Le premier incendie s'est produit au début de l'été dernier, le 30 juin 2023. On ne soupçonne alors pas encore l'œuvre d'un pyromane. "Quand mon frère et mon neveu sont arrivés sur les lieux de l'incendie avant moi, ils se sont dit : bon, ben c'est le tracteur qui a pris feu, quoi", déclarait à France 3 Bourgogne Stéphane Galopin, l'agriculteur touché.

Sauf que de nouveaux incendies vont avoir lieu tout au long de l'été jusqu'au début de l'automne. Un deuxième se déclare sur une exploitation voisine le 30 juillet, puis le 5 août. Fin septembre, dans la nuit du 26 au 27, un autre exploitant voit sa ferme touchée par un incendie. Petit à petit, la psychose s'empare du village.

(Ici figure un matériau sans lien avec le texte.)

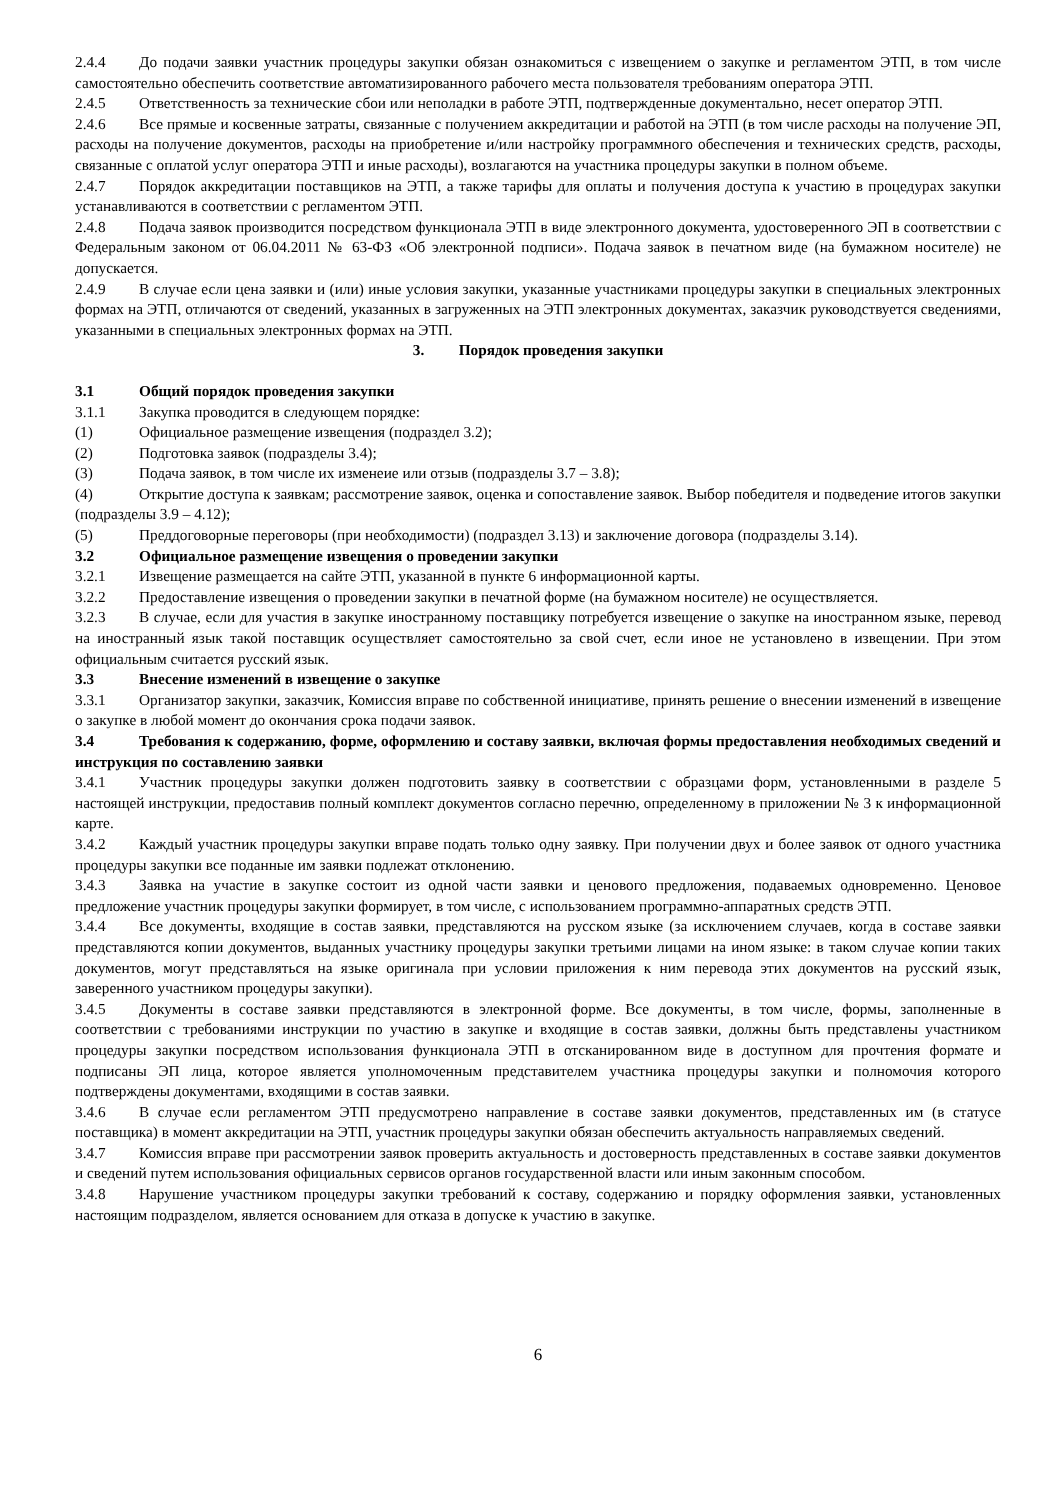2.4.4 До подачи заявки участник процедуры закупки обязан ознакомиться с извещением о закупке и регламентом ЭТП, в том числе самостоятельно обеспечить соответствие автоматизированного рабочего места пользователя требованиям оператора ЭТП.
2.4.5 Ответственность за технические сбои или неполадки в работе ЭТП, подтвержденные документально, несет оператор ЭТП.
2.4.6 Все прямые и косвенные затраты, связанные с получением аккредитации и работой на ЭТП (в том числе расходы на получение ЭП, расходы на получение документов, расходы на приобретение и/или настройку программного обеспечения и технических средств, расходы, связанные с оплатой услуг оператора ЭТП и иные расходы), возлагаются на участника процедуры закупки в полном объеме.
2.4.7 Порядок аккредитации поставщиков на ЭТП, а также тарифы для оплаты и получения доступа к участию в процедурах закупки устанавливаются в соответствии с регламентом ЭТП.
2.4.8 Подача заявок производится посредством функционала ЭТП в виде электронного документа, удостоверенного ЭП в соответствии с Федеральным законом от 06.04.2011 № 63-ФЗ «Об электронной подписи». Подача заявок в печатном виде (на бумажном носителе) не допускается.
2.4.9 В случае если цена заявки и (или) иные условия закупки, указанные участниками процедуры закупки в специальных электронных формах на ЭТП, отличаются от сведений, указанных в загруженных на ЭТП электронных документах, заказчик руководствуется сведениями, указанными в специальных электронных формах на ЭТП.
3. Порядок проведения закупки
3.1 Общий порядок проведения закупки
3.1.1 Закупка проводится в следующем порядке:
(1) Официальное размещение извещения (подраздел 3.2);
(2) Подготовка заявок (подразделы 3.4);
(3) Подача заявок, в том числе их изменеие или отзыв (подразделы 3.7 – 3.8);
(4) Открытие доступа к заявкам; рассмотрение заявок, оценка и сопоставление заявок. Выбор победителя и подведение итогов закупки (подразделы 3.9 – 4.12);
(5) Преддоговорные переговоры (при необходимости) (подраздел 3.13) и заключение договора (подразделы 3.14).
3.2 Официальное размещение извещения о проведении закупки
3.2.1 Извещение размещается на сайте ЭТП, указанной в пункте 6 информационной карты.
3.2.2 Предоставление извещения о проведении закупки в печатной форме (на бумажном носителе) не осуществляется.
3.2.3 В случае, если для участия в закупке иностранному поставщику потребуется извещение о закупке на иностранном языке, перевод на иностранный язык такой поставщик осуществляет самостоятельно за свой счет, если иное не установлено в извещении. При этом официальным считается русский язык.
3.3 Внесение изменений в извещение о закупке
3.3.1 Организатор закупки, заказчик, Комиссия вправе по собственной инициативе, принять решение о внесении изменений в извещение о закупке в любой момент до окончания срока подачи заявок.
3.4 Требования к содержанию, форме, оформлению и составу заявки, включая формы предоставления необходимых сведений и инструкция по составлению заявки
3.4.1 Участник процедуры закупки должен подготовить заявку в соответствии с образцами форм, установленными в разделе 5 настоящей инструкции, предоставив полный комплект документов согласно перечню, определенному в приложении № 3 к информационной карте.
3.4.2 Каждый участник процедуры закупки вправе подать только одну заявку. При получении двух и более заявок от одного участника процедуры закупки все поданные им заявки подлежат отклонению.
3.4.3 Заявка на участие в закупке состоит из одной части заявки и ценового предложения, подаваемых одновременно. Ценовое предложение участник процедуры закупки формирует, в том числе, с использованием программно-аппаратных средств ЭТП.
3.4.4 Все документы, входящие в состав заявки, представляются на русском языке (за исключением случаев, когда в составе заявки представляются копии документов, выданных участнику процедуры закупки третьими лицами на ином языке: в таком случае копии таких документов, могут представляться на языке оригинала при условии приложения к ним перевода этих документов на русский язык, заверенного участником процедуры закупки).
3.4.5 Документы в составе заявки представляются в электронной форме. Все документы, в том числе, формы, заполненные в соответствии с требованиями инструкции по участию в закупке и входящие в состав заявки, должны быть представлены участником процедуры закупки посредством использования функционала ЭТП в отсканированном виде в доступном для прочтения формате и подписаны ЭП лица, которое является уполномоченным представителем участника процедуры закупки и полномочия которого подтверждены документами, входящими в состав заявки.
3.4.6 В случае если регламентом ЭТП предусмотрено направление в составе заявки документов, представленных им (в статусе поставщика) в момент аккредитации на ЭТП, участник процедуры закупки обязан обеспечить актуальность направляемых сведений.
3.4.7 Комиссия вправе при рассмотрении заявок проверить актуальность и достоверность представленных в составе заявки документов и сведений путем использования официальных сервисов органов государственной власти или иным законным способом.
3.4.8 Нарушение участником процедуры закупки требований к составу, содержанию и порядку оформления заявки, установленных настоящим подразделом, является основанием для отказа в допуске к участию в закупке.
6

En octobre, deux incendies ont lieu : l'un dans la nuit du 7 au 8, l'autre dans celle du 24 au 25. Puis à nouveau en novembre, entre le 8 et le 9. Ce sera finalement le dernier : le 11 novembre, le pyromane est arrêté par la compagnie de gendarmerie de Louhans, après près de quatre mois d'enquête. Âgé d'une trentaine d'années et pompier volontaire, il reconnaît immédiatement les faits.

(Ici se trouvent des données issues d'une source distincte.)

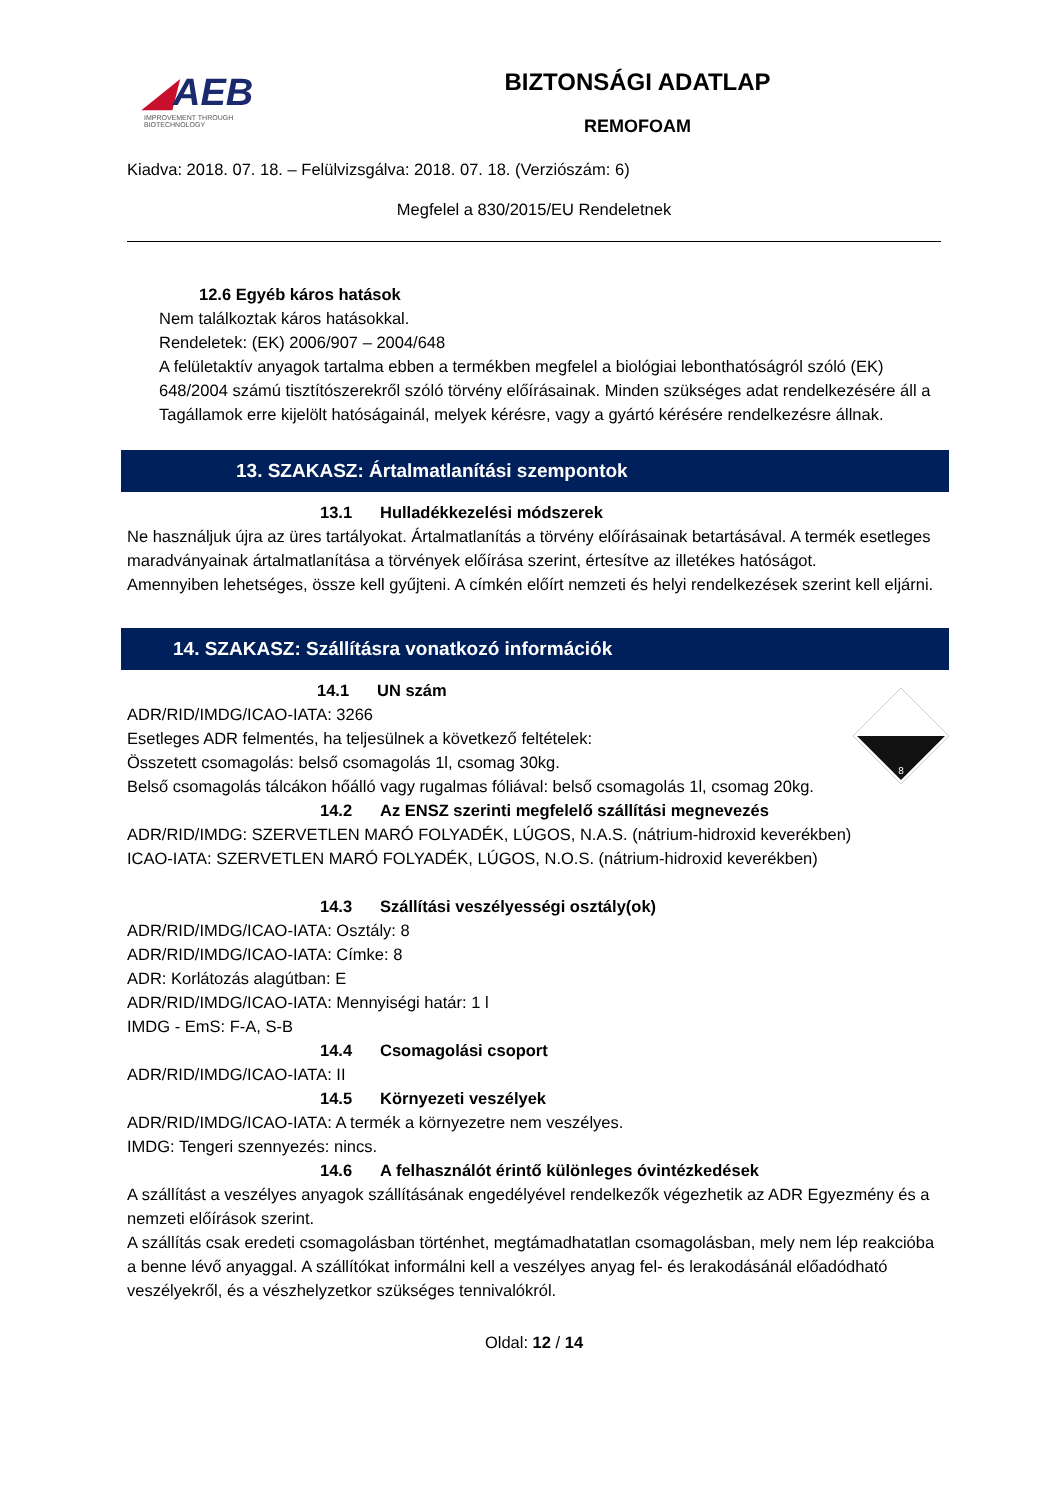◢AEB
IMPROVEMENT THROUGH BIOTECHNOLOGY
BIZTONSÁGI ADATLAP
REMOFOAM
Kiadva: 2018. 07. 18. – Felülvizsgálva: 2018. 07. 18. (Verziószám: 6)
Megfelel a 830/2015/EU Rendeletnek
12.6 Egyéb káros hatások
Nem találkoztak káros hatásokkal.
Rendeletek: (EK) 2006/907 – 2004/648
A felületaktív anyagok tartalma ebben a termékben megfelel a biológiai lebonthatóságról szóló (EK) 648/2004 számú tisztítószerekről szóló törvény előírásainak. Minden szükséges adat rendelkezésére áll a Tagállamok erre kijelölt hatóságainál, melyek kérésre, vagy a gyártó kérésére rendelkezésre állnak.
13. SZAKASZ: Ártalmatlanítási szempontok
13.1 Hulladékkezelési módszerek
Ne használjuk újra az üres tartályokat. Ártalmatlanítás a törvény előírásainak betartásával. A termék esetleges maradványainak ártalmatlanítása a törvények előírása szerint, értesítve az illetékes hatóságot.
Amennyiben lehetséges, össze kell gyűjteni. A címkén előírt nemzeti és helyi rendelkezések szerint kell eljárni.
14. SZAKASZ: Szállításra vonatkozó információk
8
14.1 UN szám
ADR/RID/IMDG/ICAO-IATA: 3266
Esetleges ADR felmentés, ha teljesülnek a következő feltételek:
Összetett csomagolás: belső csomagolás 1l, csomag 30kg.
Belső csomagolás tálcákon hőálló vagy rugalmas fóliával: belső csomagolás 1l, csomag 20kg.
14.2 Az ENSZ szerinti megfelelő szállítási megnevezés
ADR/RID/IMDG: SZERVETLEN MARÓ FOLYADÉK, LÚGOS, N.A.S. (nátrium-hidroxid keverékben)
ICAO-IATA: SZERVETLEN MARÓ FOLYADÉK, LÚGOS, N.O.S. (nátrium-hidroxid keverékben)
14.3 Szállítási veszélyességi osztály(ok)
ADR/RID/IMDG/ICAO-IATA: Osztály: 8
ADR/RID/IMDG/ICAO-IATA: Címke: 8
ADR: Korlátozás alagútban: E
ADR/RID/IMDG/ICAO-IATA: Mennyiségi határ: 1 l
IMDG - EmS: F-A, S-B
14.4 Csomagolási csoport
ADR/RID/IMDG/ICAO-IATA: II
14.5 Környezeti veszélyek
ADR/RID/IMDG/ICAO-IATA: A termék a környezetre nem veszélyes.
IMDG: Tengeri szennyezés: nincs.
14.6 A felhasználót érintő különleges óvintézkedések
A szállítást a veszélyes anyagok szállításának engedélyével rendelkezők végezhetik az ADR Egyezmény és a nemzeti előírások szerint.
A szállítás csak eredeti csomagolásban történhet, megtámadhatatlan csomagolásban, mely nem lép reakcióba a benne lévő anyaggal. A szállítókat informálni kell a veszélyes anyag fel- és lerakodásánál előadódható veszélyekről, és a vészhelyzetkor szükséges tennivalókról.
Oldal: 12 / 14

► À LIRE AUSSI - Fermes incendiées à Simandre : planques nocturnes, lunettes thermiques... Comment les gendarmes ont arrêté le pyromane

Un épilogue au goût amer pour les habitants de Simandre : l'incendiaire présumé est bien connu dans le village, lui-même et une partie de sa famille y résidant. "La famille est brisée", déplorait un riverain au lendemain de l'arrestation. "Par rapport aux voisins, ils n'auront plus de communication. C'est embêtant." Si la série noire n'a fait aucune victime, elle a engendré, pour les exploitants touchés, des centaines de milliers d'euros de dégâts.